* Problem set
**a.** Using the passage on John Edwards and the two Manhattans, say whether each statement agrees with it, answering yes or no and quoting the deciding words: (i) Manhattan, Kansas is described as a small college town. (ii) Manhattan, Kansas is described as vertical. (iii) Much of Edwards's platform focused on the wealth gap between the richest and poorest Americans.
**b.** Answer these questions from the passage on John Edwards and the two Manhattans:
(i) What phrase did Edwards often stress during his run for the Presidency?
(ii) Which two states each have a Manhattan?
(iii) What name is Manhattan, Kansas often given?

* Source document
★ ★ ★
During his run for the Presidency, John Edwards often stressed the difference between "the two Americas." Much of his platform focused on the gaping disparity in wealth between the richest and poorest Americans. In his stump speeches, Edwards often highlighted the indignities caused by the poverty suffered by so many compared to the luxuries enjoyed by the richest of the rich.
While two new films focus on two very different areas of American life, they are tied together by a single word: Manhattan. The states of Kansas and New York each have a Manhattan. But consider the differences between Manhattan, Kansas and the island of Manhattan.
- Manhattan, Kansas is flat. The other Manhattan is noticeably vertical.
- Manhattan, Kansas is a small college town. The other Manhattan is an international center of art and commerce.
- Manhattan, Kansas is often seen as the center of the country -- the so-called "Heartland of America." By contrast, Manhattanites are convinced that their home is the center of the world, if not the universe.
★ ★ ★
* Information shown
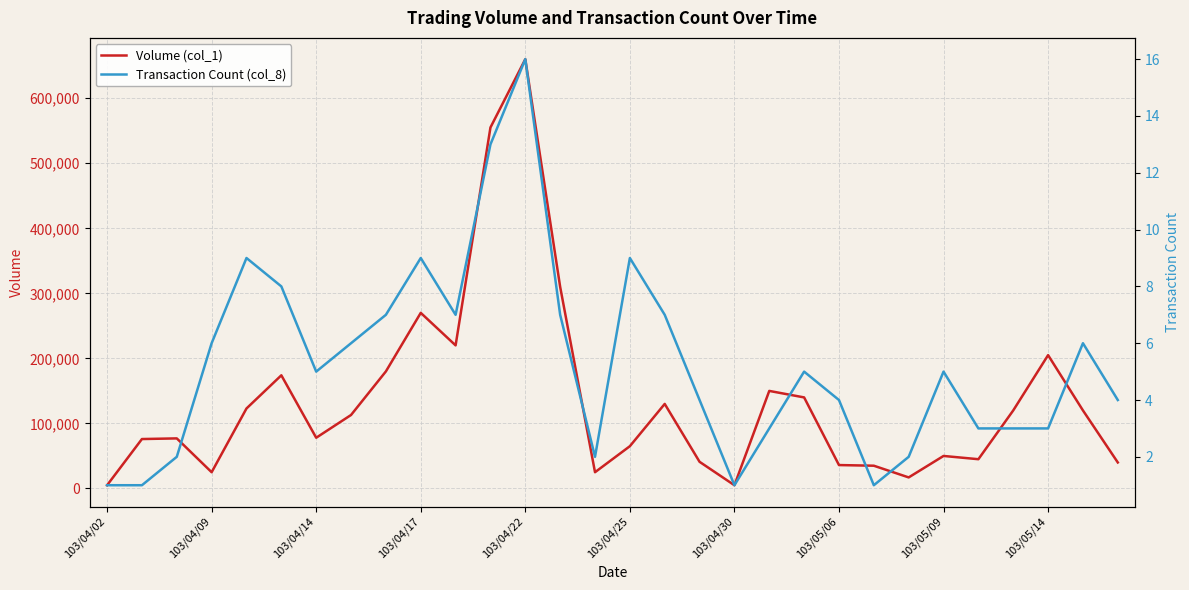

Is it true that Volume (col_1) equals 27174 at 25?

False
★ ★ ★
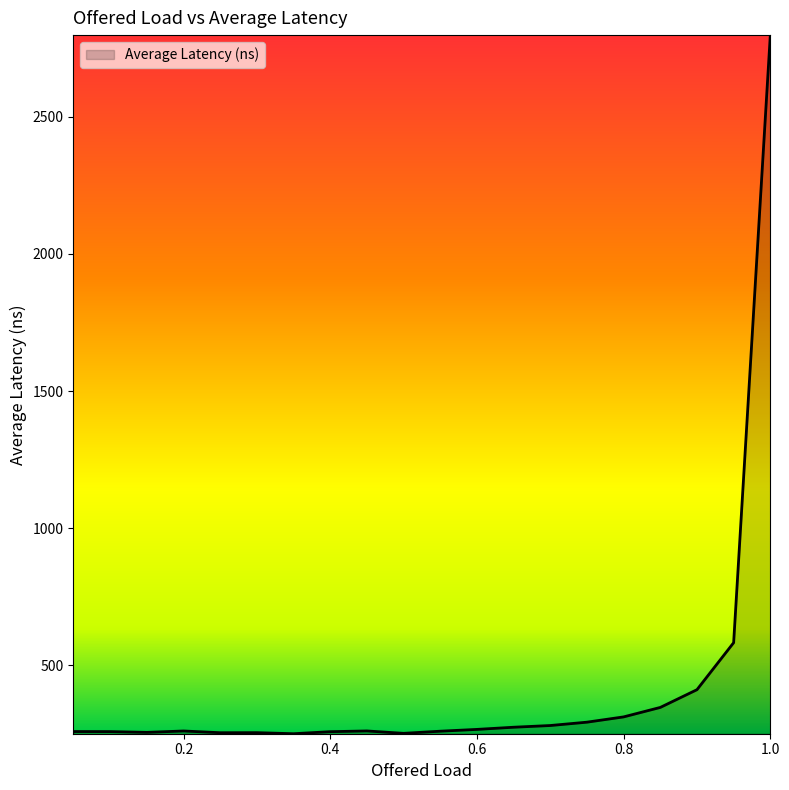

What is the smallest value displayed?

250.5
★ ★ ★
* Results
**a.**
(i) Yes: "Manhattan, Kansas is a small college town."
(ii) No: "Manhattan, Kansas is flat."
(iii) Yes: "Much of his platform focused on the gaping disparity in wealth between the richest and poorest Americans."

**b.**
(i) "the two Americas"
(ii) Kansas and New York
(iii) The "Heartland of America"